I dubbed the place Stinkbug Ranch in an e-mail to one of my dearest friends, telling her we'd finally closed on it. The moniker comes from the hordes of stinkbugs that descend on that part of the country every September. They congregate in orgiastic glory during those autumn weeks, presumably to mate and thereby propogate their species before they die an undignified death in the windowsills.

Every time we'd arrive at the house the week after Christmas, the first order of business would be to vacuum up the musty-smelling stinkbug carcasses.

Stinkbug Ranch.

It's funny to name such a beautiful, comforting homestead after one (and perhaps the only) undesirable characteristic. For me it shows how very little could diminish my pleasure in the place. A few dead bugs certainly couldn't do the job.

Friday, November 10, 2006

Mr. Tester goes to Washington. Poor thing.

As much as I wanted Jon Tester to be elected to represent Montana in the United States Senate, I feel a little sorry for him now that his election has come to pass.

Because now he has to leave Montana and go spend most of his time in Washington, D.C.

Bleh.

I'm a person for whom urban life loses more allure with every passing year.

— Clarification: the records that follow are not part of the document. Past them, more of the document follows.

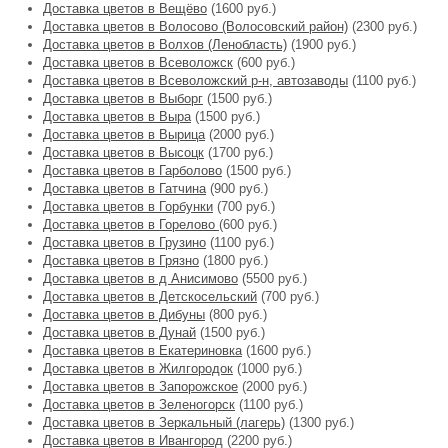
Доставка цветов в Вещёво
(1600 руб.)
Доставка цветов в Волосово (Волосовский район)
(2300 руб.)
Доставка цветов в Волхов (Ленобласть)
(1900 руб.)
Доставка цветов в Всеволожск
(600 руб.)
Доставка цветов в Всеволожский р-н, автозаводы
(1100 руб.)
Доставка цветов в Выборг
(1500 руб.)
Доставка цветов в Выра
(1500 руб.)
Доставка цветов в Вырица
(2000 руб.)
Доставка цветов в Высоцк
(1700 руб.)
Доставка цветов в Гарболово
(1500 руб.)
Доставка цветов в Гатчина
(900 руб.)
Доставка цветов в Горбунки
(700 руб.)
Доставка цветов в Горелово
(600 руб.)
Доставка цветов в Грузино
(1100 руб.)
Доставка цветов в Грязно
(1800 руб.)
Доставка цветов в д Анисимово
(5500 руб.)
Доставка цветов в Детскосельский
(700 руб.)
Доставка цветов в Дибуны
(800 руб.)
Доставка цветов в Дунай
(1500 руб.)
Доставка цветов в Екатериновка
(1600 руб.)
Доставка цветов в Жилгородок
(1000 руб.)
Доставка цветов в Запорожское
(2000 руб.)
Доставка цветов в Зеленогорск
(1100 руб.)
Доставка цветов в Зеркальный (лагерь)
(1300 руб.)
Доставка цветов в Ивангород
(2200 руб.)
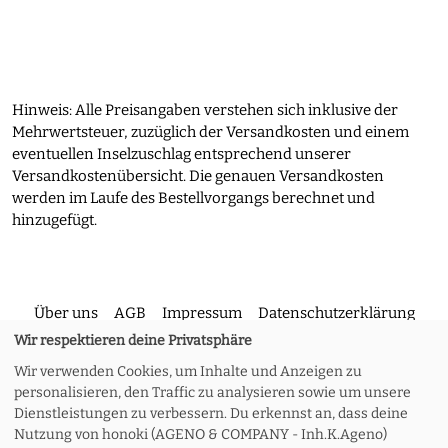
Hinweis: Alle Preisangaben verstehen sich inklusive der
Mehrwertsteuer, zuzüglich der Versandkosten und einem
eventuellen Inselzuschlag entsprechend unserer
Versandkostenübersicht. Die genauen Versandkosten
werden im Laufe des Bestellvorgangs berechnet und
hinzugefügt.
Über uns
AGB
Impressum
Datenschutzerklärung
Wir respektieren deine Privatsphäre
Wir verwenden Cookies, um Inhalte und Anzeigen zu
Kontakt
Versand und Rückgabe
Widerruf
personalisieren, den Traffic zu analysieren sowie um unsere
Dienstleistungen zu verbessern. Du erkennst an, dass deine
Nutzung von honoki (AGENO & COMPANY - Inh.K.Ageno)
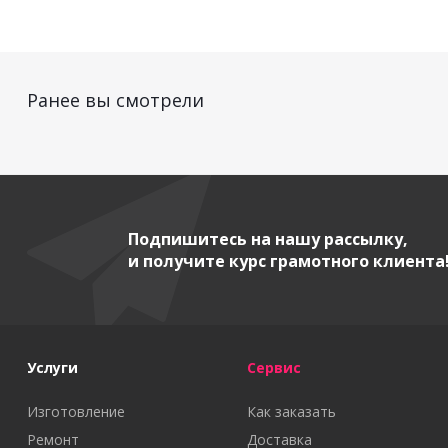
Ранее вы смотрели
Подпишитесь на нашу рассылку,
и получите курс грамотного клиента
Услуги
Сервис
Изготовление
Как заказать
Ремонт
Доставка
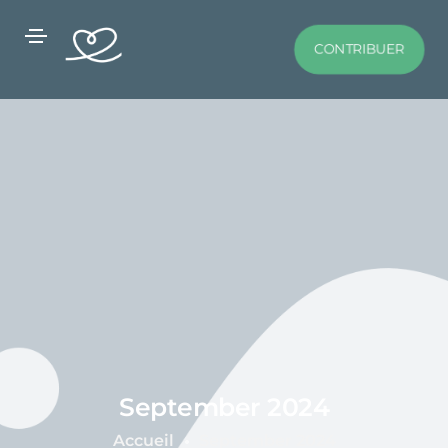
CONTRIBUER
September 2024
Accueil
September 2024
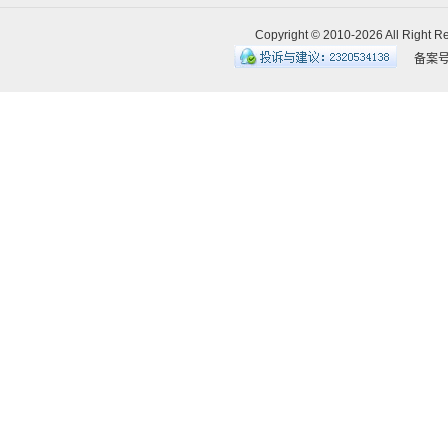
Copyright © 2010-
2026 All R
备案号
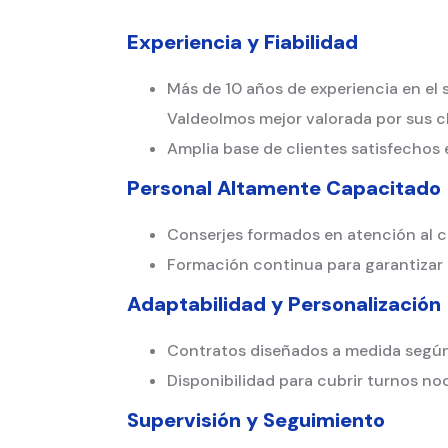
Experiencia y Fiabilidad
Más de 10 años de experiencia en el 
Valdeolmos mejor valorada por sus cl
Amplia base de clientes satisfechos 
Personal Altamente Capacitado
Conserjes formados en atención al c
Formación continua para garantizar 
Adaptabilidad y Personalización
Contratos diseñados a medida según 
Disponibilidad para cubrir turnos noc
Supervisión y Seguimiento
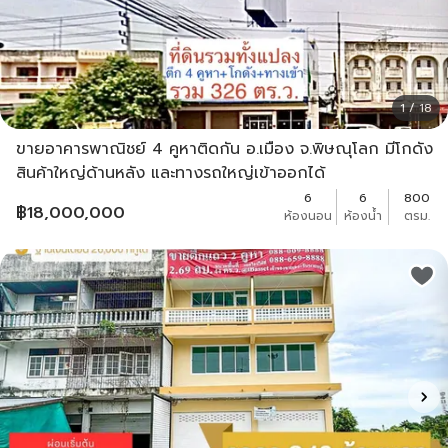
1 / 18
ขายอาคารพาณิชย์ 4 คูหาติดกัน อ.เมือง จ.พิษณุโลก มีโกดัง
สินค้าใหญ่ด้านหลัง และทางรถใหญ่เข้าออกได้
6
6
800
฿
18,000,000
ห้องนอน
ห้องน้ำ
ตรม.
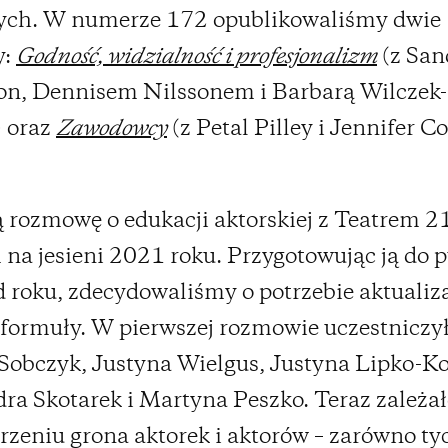
ych. W numerze 172 opublikowaliśmy dwie
y:
Godność, widzialność i profesjonalizm
(z San
on, Dennisem Nilssonem i Barbarą Wilczek-
 oraz
Zawodowcy
(z Petal Pilley i Jennifer C
 rozmowę o edukacji aktorskiej z Teatrem 2
na jesieni 2021 roku. Przygotowując ją do p
 roku, zdecydowaliśmy o potrzebie aktualizac
formuły. W pierwszej rozmowie uczestniczył
Sobczyk, Justyna Wielgus, Justyna Lipko-K
ra Skotarek i Martyna Peszko. Teraz zależa
rzeniu grona aktorek i aktorów – zarówno ty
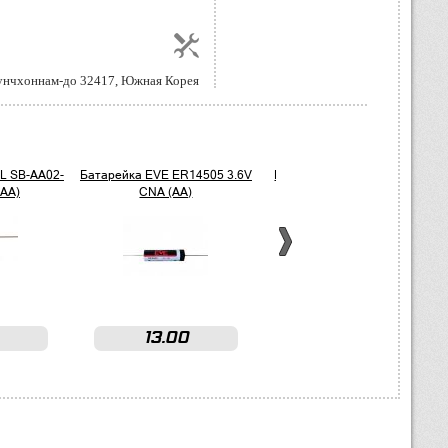
хунчхоннам-до 32417, Южная Корея
L SB-AA02-
Батарейка EVE ER14505 3.6V
Батарейка Robiton ER17335
2AA)
CNA (AA)
3.6V (2/3A)
13.00
13.50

At first I thought this was evidence of a growing introversion chipping away at my longstanding need to be in the thick of human interaction. But that's not really the case. The reality for me is that, paradoxically, I often feel more isolated in the city where I live most of the time than at my place in Teenytown, Montana.

Here, our neighbors are fifteen feet away and we speak rarely. There, our only neighbors on the mountain are about a quarter mile down the gravel road, and we have dinner together regularly when we're there. Once every couple of days, their year-old Newfoundland will trot up the road and up the stairs to our kitchen for a visit, an ear scratch, and a doggie biscuit. Despite the reputation of rural folk as close-minded and insular, my experience in Montana is that the openness of the land seems to parallel an openness of its residents to other people.

My sympathy for Senator-elect Tester is, I acknowledge, an act of rank projection. For all I know, Jon Tester can't wait to hightail his flattop to D.C. and start frequenting the cocktail party circuit. (Though somehow I doubt it.) But I hope the good Senator, who after 8 years in politics still "does some of his best thinking" on his tractor, can find enough time -- for his own sake -- to spend on his organic farm during the next six years.